Schubert intorno al fuoco
di Antonino Trotta
All’Unione Musicale di Torino il recital di Lilya Zilberstein e dei figli Daniel e Anton Gerzenberg riscuote un caloroso successo.
Torino, 15 gennaio 2020 – L’auditorio del conservatorio Giuseppe Verdi di Torino come il salotto di casa, madre e figli riuniti intorno al pianoforte come fosse il focolare domestico. E il sorriso della pianista russa, smagliante d’orgoglio, quand’ella entra in scena stringendo per mano le sue due creature, definisce con inequivocabile tenerezza l’atmosfera della serata. Insieme suonano il Rondeau brillante op. 227 per pianoforte a sei mani di Carl Czerny – nella seconda parte –, opera dal carattere marziale e pomposetto che vuole celebrare un momento di allegra convivialità. Da qui in poi, i fratelli Gerzenberg devono cavarsela da sola. E lo fanno benissimo.
In un concerto a quattro mani Schubert è tappa obbligata. Del resto il salotto musicale della Vienna di inizio Ottocento è quello del quattro mani pianistico, profondo simbolo di amicizia, affabilità, ma anche esternazione di una necessità anzitutto spirituale. Spiritualità che Schubert riversa appieno Rondo in la maggiore D. 951, componimento dell’ultima maturità – se così possiamo scandire una vita purtroppo breve – che Daniel e Anton Gerzenberg affrontano in un clima di vibrante armonia. Ne risulta allora un’esecuzione che vuole sì esaltare la vena prepotentemente lirica dei temi, spesso sognanti, senza però tralasciare, né porre in secondo piano, la serenità della condivisione della tastiera. I Morceaux op. 11 appartengono invece al periodo giovanile di Rachmaninov: sono il laboratorio di un compositore che si sta facendo le ossa, un esercizio di stile che in parte già anticipa alcune caratteristiche della scrittura pianistica futura, specialmente quella dei preludi e degli studi. E in queste sei pagine che esigono la spesa di risorse più espressive che tecniche, i fratelli Gerzenberg esibiscono una raffinata proprietà di linguaggio – buon sangue non mente! –, una cantabilità pronunciata e un grande affiatamento che si riflette nel perfetto equilibrio della parti.

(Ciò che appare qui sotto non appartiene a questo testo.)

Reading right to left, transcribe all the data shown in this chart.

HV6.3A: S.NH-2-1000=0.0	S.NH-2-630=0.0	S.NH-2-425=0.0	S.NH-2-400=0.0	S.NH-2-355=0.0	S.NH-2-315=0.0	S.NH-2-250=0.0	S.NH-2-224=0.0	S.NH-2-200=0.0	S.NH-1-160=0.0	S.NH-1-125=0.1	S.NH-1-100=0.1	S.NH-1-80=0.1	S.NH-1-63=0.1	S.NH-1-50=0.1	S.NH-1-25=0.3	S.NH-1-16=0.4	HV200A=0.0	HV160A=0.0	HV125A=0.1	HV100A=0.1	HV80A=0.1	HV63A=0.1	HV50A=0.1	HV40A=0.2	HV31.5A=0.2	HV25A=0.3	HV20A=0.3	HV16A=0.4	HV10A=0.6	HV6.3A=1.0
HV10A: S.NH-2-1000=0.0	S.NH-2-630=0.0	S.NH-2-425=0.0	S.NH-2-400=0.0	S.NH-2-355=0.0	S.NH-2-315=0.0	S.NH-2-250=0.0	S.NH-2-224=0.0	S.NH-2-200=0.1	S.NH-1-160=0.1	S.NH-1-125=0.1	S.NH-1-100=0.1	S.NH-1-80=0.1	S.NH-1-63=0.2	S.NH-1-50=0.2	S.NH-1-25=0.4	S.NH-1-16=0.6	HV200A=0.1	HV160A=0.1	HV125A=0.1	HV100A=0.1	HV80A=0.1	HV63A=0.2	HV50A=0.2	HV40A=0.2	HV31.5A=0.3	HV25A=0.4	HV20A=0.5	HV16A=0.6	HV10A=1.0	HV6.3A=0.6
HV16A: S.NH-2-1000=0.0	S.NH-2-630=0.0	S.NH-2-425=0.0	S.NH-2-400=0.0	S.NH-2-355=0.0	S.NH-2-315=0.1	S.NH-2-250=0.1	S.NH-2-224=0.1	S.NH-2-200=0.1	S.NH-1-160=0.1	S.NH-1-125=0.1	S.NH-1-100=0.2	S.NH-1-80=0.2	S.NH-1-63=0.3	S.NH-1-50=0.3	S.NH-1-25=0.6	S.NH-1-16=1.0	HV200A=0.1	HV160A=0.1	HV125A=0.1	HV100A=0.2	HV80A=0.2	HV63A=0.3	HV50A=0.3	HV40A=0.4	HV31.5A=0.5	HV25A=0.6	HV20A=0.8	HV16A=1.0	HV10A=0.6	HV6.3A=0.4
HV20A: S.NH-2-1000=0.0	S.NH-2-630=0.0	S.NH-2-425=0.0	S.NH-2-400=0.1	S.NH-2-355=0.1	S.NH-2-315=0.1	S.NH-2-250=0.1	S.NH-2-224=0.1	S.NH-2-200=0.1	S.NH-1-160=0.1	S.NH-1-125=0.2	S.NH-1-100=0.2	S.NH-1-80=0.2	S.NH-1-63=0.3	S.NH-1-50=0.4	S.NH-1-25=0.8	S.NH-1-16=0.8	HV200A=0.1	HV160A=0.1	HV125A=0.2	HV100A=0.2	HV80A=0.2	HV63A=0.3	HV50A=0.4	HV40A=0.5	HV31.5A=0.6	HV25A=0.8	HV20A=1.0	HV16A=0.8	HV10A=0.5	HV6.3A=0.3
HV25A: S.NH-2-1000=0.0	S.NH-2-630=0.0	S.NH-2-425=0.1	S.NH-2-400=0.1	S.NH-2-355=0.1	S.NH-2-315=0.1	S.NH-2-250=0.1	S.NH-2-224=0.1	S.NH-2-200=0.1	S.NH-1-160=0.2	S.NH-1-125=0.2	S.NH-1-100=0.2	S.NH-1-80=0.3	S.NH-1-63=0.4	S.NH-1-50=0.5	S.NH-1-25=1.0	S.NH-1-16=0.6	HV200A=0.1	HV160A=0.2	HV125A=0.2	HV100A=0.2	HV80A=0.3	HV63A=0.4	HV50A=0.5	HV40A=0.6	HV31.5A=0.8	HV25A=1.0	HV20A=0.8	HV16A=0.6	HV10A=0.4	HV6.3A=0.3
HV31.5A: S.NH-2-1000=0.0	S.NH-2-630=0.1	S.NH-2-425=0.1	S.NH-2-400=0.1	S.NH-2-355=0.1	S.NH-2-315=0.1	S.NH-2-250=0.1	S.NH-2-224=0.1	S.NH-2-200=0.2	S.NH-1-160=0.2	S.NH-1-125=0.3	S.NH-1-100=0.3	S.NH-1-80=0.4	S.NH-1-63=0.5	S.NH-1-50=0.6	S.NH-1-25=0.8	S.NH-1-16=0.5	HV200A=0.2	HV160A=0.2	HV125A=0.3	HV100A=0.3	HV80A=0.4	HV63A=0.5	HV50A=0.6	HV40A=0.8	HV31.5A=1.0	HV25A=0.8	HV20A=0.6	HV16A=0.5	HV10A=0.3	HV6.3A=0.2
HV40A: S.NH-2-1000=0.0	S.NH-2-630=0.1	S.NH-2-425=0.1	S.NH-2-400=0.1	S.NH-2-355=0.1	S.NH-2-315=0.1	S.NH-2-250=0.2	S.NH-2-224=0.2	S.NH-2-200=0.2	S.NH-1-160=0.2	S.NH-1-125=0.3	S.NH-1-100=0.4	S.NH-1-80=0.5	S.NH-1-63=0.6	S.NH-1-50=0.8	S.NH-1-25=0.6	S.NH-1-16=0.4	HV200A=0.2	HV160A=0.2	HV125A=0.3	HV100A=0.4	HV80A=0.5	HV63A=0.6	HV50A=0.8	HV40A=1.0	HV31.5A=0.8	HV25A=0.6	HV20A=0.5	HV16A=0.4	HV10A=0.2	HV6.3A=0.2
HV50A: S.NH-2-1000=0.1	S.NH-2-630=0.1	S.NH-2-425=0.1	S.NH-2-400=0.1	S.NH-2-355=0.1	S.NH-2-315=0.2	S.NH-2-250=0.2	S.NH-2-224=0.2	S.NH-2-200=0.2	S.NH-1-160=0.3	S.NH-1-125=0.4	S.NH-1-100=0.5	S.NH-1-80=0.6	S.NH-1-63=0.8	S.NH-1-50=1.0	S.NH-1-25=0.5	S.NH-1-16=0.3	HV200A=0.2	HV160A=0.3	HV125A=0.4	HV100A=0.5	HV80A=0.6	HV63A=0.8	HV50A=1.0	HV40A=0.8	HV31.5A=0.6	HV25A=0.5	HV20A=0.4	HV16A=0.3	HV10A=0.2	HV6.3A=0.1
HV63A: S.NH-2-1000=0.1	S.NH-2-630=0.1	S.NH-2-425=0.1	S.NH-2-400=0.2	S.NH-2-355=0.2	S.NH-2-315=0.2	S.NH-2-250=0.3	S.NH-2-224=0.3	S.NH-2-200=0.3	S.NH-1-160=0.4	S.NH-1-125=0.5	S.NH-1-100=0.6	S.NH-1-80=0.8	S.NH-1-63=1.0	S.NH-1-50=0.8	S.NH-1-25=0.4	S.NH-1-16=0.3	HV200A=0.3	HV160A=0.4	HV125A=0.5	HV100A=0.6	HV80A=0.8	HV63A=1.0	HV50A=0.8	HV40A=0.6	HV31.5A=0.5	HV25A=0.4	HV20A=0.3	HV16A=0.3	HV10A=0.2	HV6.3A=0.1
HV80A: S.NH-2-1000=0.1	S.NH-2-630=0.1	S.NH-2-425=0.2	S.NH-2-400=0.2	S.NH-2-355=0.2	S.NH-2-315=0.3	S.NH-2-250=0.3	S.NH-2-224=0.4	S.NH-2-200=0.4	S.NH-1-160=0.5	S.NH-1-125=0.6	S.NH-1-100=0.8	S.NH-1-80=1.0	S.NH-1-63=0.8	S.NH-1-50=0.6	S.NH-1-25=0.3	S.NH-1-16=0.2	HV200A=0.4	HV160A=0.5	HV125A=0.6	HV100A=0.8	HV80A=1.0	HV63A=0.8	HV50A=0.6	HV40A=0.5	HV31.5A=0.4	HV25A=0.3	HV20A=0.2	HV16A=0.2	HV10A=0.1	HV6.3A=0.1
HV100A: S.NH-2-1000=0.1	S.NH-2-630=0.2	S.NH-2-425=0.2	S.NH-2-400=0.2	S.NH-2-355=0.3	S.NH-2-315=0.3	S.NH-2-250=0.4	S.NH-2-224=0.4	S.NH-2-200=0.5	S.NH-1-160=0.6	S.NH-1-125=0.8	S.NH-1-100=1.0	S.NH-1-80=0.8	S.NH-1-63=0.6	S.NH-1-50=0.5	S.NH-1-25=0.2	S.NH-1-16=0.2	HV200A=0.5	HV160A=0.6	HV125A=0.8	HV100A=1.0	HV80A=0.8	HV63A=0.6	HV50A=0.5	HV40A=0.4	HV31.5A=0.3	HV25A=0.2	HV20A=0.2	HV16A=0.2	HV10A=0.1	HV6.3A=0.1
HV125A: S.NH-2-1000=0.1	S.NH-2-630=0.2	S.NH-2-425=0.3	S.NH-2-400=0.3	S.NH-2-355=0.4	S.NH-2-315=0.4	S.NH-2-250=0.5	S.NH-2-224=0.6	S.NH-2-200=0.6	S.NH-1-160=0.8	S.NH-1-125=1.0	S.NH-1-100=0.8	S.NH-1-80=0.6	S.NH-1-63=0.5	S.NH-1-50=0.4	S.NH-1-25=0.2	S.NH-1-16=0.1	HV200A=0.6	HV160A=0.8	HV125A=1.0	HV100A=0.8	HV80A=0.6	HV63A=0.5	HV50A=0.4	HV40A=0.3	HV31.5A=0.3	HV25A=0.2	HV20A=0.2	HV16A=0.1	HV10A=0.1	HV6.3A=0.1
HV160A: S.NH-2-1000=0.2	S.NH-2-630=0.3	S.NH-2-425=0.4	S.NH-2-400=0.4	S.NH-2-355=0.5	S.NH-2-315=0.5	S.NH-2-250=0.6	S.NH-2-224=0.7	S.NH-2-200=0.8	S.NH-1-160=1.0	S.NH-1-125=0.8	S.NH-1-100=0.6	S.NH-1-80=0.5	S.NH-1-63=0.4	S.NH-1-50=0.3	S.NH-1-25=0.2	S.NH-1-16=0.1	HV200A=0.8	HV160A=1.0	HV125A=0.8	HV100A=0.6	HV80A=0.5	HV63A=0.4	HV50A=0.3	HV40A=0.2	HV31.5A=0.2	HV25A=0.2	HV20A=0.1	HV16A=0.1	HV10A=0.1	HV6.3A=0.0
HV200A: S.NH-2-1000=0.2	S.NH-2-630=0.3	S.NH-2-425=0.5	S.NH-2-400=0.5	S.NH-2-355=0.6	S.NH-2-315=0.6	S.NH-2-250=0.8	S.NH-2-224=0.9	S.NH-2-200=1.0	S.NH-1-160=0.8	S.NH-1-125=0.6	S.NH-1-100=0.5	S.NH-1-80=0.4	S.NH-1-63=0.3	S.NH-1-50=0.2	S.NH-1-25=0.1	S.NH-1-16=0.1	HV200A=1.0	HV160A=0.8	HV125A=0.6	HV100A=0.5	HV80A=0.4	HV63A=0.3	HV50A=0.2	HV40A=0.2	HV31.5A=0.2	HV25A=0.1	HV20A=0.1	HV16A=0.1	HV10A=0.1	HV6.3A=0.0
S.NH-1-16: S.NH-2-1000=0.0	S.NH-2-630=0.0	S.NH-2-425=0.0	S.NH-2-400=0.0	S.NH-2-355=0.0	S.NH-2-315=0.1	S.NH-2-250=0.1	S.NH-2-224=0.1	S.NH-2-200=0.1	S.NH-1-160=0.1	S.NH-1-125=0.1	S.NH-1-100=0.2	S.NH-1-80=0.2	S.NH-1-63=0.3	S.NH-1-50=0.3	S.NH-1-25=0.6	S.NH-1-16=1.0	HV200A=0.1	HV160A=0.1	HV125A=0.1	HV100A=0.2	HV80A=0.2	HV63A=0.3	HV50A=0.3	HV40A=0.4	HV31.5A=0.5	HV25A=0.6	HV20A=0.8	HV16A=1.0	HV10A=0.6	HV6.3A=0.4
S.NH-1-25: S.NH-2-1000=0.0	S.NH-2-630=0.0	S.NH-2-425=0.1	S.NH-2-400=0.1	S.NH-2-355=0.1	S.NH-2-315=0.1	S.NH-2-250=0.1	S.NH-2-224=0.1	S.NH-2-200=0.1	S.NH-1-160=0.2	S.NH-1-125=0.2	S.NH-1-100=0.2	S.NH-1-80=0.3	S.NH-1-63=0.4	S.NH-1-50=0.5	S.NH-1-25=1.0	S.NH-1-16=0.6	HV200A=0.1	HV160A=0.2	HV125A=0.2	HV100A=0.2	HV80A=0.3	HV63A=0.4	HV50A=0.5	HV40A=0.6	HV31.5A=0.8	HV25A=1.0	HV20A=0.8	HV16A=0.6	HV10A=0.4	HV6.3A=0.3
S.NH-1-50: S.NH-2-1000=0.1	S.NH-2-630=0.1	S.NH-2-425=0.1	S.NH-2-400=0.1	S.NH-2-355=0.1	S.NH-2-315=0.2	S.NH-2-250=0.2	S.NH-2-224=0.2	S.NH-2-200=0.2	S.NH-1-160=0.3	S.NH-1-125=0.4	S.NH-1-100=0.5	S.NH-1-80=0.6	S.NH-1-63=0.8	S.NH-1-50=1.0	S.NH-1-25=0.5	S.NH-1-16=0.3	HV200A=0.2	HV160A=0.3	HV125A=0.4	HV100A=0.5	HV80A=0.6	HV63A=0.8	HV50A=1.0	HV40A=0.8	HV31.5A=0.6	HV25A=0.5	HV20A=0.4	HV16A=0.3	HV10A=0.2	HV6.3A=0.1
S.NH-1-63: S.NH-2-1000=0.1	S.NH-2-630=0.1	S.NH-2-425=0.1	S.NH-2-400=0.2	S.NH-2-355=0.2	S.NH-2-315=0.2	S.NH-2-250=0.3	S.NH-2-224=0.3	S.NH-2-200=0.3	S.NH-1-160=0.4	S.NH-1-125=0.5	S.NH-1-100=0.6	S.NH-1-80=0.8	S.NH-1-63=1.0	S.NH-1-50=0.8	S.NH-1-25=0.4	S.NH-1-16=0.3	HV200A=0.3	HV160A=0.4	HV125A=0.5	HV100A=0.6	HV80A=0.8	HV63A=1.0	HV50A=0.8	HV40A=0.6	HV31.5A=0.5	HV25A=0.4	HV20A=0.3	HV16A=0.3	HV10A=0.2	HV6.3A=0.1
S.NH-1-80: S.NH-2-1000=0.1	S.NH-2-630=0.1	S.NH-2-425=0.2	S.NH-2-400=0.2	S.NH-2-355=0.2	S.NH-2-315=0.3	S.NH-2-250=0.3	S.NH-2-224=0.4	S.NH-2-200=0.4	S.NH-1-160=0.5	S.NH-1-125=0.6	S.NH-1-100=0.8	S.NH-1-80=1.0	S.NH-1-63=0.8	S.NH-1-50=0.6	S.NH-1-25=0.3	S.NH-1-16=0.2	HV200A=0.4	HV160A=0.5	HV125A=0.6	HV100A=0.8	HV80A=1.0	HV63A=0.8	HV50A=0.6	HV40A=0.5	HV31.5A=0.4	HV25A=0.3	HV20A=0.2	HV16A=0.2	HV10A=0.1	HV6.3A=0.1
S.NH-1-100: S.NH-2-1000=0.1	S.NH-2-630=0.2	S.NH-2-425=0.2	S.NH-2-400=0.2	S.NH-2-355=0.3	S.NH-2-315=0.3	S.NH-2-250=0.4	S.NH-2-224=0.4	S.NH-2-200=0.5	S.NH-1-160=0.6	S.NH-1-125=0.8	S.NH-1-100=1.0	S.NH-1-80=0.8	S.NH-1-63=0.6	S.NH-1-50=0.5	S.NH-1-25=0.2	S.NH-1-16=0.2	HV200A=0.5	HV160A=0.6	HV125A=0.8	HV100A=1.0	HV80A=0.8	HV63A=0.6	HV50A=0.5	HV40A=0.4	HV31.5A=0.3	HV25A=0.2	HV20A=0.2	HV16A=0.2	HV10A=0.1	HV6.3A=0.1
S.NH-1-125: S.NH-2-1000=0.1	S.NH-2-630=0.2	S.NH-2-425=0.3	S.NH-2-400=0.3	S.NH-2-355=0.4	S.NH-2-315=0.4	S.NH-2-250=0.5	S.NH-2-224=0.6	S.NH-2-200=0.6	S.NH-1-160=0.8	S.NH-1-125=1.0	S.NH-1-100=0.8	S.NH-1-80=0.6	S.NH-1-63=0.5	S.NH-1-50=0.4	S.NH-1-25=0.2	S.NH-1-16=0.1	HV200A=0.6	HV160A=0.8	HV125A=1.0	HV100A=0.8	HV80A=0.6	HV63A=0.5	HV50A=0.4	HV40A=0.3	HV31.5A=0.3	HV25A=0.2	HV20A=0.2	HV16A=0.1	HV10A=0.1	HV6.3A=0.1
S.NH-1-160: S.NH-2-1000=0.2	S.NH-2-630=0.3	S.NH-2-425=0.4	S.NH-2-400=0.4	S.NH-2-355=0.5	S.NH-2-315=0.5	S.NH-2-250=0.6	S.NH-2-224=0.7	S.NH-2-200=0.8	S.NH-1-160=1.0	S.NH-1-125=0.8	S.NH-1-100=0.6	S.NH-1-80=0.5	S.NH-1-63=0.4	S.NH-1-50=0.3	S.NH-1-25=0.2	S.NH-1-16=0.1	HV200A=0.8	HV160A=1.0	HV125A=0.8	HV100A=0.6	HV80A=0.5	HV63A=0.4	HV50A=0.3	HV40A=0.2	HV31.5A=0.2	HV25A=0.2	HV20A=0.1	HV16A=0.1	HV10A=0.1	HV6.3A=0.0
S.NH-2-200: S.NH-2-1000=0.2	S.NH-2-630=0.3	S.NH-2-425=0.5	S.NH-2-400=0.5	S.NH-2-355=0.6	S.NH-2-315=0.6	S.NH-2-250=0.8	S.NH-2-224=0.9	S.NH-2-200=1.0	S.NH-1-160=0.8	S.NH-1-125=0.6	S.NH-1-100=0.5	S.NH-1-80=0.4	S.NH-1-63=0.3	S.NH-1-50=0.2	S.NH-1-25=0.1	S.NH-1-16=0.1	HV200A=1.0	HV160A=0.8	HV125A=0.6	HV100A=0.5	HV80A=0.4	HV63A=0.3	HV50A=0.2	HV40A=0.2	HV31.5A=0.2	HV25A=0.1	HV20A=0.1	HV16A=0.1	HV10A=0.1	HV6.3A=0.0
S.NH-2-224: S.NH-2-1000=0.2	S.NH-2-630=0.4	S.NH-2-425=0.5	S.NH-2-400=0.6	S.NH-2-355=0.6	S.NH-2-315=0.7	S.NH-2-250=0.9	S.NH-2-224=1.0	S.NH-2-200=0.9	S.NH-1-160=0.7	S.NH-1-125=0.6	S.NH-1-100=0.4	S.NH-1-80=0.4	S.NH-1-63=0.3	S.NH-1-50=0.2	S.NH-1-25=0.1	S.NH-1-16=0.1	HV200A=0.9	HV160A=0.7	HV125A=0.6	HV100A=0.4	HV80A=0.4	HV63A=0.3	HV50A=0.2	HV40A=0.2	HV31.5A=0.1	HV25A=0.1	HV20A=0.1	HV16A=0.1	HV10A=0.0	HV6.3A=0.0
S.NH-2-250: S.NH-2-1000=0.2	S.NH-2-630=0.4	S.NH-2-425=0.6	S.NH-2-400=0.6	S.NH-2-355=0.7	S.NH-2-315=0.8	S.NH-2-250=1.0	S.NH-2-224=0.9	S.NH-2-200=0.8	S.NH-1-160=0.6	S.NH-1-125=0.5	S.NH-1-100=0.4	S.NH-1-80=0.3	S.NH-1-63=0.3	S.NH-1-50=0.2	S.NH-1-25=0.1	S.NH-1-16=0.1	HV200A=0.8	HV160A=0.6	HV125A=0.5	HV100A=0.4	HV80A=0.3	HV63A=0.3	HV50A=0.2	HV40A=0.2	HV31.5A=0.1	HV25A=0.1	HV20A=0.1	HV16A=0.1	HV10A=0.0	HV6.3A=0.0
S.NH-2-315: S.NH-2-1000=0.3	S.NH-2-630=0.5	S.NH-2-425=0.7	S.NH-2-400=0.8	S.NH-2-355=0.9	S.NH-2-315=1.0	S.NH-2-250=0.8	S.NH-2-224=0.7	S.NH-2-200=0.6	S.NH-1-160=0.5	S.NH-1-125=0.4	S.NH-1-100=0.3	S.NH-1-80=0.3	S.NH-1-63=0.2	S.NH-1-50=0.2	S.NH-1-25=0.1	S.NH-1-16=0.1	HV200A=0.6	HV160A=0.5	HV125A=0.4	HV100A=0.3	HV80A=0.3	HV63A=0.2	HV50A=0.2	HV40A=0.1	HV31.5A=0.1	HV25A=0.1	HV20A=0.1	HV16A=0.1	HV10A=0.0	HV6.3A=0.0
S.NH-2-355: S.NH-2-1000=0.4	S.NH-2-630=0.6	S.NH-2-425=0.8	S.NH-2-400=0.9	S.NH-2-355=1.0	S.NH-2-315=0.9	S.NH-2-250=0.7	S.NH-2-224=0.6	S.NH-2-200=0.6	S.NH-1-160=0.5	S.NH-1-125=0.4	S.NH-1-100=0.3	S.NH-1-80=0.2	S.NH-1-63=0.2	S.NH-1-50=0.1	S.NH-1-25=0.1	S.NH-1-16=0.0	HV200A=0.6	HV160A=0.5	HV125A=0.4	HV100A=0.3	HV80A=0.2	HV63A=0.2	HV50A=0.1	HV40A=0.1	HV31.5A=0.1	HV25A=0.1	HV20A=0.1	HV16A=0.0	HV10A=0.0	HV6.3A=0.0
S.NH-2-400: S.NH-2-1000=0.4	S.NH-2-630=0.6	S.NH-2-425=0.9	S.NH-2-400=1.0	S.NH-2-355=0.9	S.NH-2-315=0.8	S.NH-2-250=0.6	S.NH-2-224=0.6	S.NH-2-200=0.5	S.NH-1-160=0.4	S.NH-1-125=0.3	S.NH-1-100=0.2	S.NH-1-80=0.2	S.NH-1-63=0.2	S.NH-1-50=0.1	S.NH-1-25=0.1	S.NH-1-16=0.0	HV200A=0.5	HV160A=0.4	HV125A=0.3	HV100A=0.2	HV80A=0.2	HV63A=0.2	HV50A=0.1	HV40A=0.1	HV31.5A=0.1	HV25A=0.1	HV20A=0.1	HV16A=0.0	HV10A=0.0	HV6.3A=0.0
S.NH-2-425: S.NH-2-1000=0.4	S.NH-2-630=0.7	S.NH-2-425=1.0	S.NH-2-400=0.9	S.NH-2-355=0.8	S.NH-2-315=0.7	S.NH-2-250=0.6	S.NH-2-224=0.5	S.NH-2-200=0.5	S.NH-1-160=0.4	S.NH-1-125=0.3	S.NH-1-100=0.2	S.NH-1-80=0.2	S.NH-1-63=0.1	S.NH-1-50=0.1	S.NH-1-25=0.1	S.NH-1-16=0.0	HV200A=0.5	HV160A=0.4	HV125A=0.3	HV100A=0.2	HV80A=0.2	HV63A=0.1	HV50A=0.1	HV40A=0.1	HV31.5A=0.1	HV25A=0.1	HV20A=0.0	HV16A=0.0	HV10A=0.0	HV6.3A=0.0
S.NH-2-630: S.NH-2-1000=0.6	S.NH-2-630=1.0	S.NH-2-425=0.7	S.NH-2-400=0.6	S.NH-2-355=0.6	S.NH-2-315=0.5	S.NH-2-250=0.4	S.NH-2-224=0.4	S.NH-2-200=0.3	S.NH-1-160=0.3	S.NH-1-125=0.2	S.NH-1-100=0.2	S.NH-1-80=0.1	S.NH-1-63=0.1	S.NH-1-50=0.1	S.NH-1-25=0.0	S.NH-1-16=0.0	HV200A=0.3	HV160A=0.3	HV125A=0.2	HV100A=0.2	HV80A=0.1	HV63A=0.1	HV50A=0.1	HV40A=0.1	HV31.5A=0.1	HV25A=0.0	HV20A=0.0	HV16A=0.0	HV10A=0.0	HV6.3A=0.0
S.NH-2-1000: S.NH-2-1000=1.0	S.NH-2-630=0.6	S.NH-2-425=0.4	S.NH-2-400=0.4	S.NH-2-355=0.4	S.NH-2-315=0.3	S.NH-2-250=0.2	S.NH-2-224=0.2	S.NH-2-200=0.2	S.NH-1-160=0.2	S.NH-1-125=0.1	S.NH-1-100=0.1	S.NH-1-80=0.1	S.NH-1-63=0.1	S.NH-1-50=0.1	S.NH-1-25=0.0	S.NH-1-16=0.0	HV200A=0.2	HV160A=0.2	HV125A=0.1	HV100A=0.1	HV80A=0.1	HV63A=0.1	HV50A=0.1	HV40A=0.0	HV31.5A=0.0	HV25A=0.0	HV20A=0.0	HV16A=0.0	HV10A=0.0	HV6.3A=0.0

Della prima parte del concerto protagonista assoluta è Lilya Zilberstein che, dismesse le vesti di madre e insegnante, impone e espone tutto il suo pianismo di razza. Se le 24 Variazioni in re maggiore sopra l’arietta «Venni Amore» di Vincenzo Righini per pianoforte WoO 65 di Beethoven le offrono l’occasione per fare sfoggio di tecnicismo d’alta scuola, di un controllo assoluto dello strumento e in generale di un virtuosismo in punta di fioretto, con i 6 Momens musicals per pianoforte D. 780 op. 94 di Schubert l’interprete svetta ai massimi livelli. Zilberstein domina l’interminabilità del discorso schubertiano, sospeso a metà tra l’oleografico sentimentalismo – a cui spesso, erroneamente, Schubert è ridotto – e un senso di profondo turbamento, perché no cupo e malinconico, con un fraseggio carico di potenza drammatica. Il terzo brano della raccolta, l’Allegro moderato in fa minore, è esempio sublime dello Schubert bifronte, un ballabile che altalena tra minore e maggiore per sfaccettare quei profili melodici di grande intensità emotiva: Zilberstein lo esegue magnificamente, ora variando la caratteristica del tocco, ora affilando l’amplissimo ventaglio dinamico di cui dispone. Si percepisce poi uno straordinario senso della misura nella lettura, frutto succoso di una musicalità di rango e di un’analisi approfondita della partitura, che erge Schubert alla sua più nobile statura.
Concerto davvero ragguardevole concluso con due bis: Valse e Romance per pianoforte a sei mani di Rachmaninov. Daniel e Anton Gerzenberg sono bravi, ma la mamma è sempre la mamma.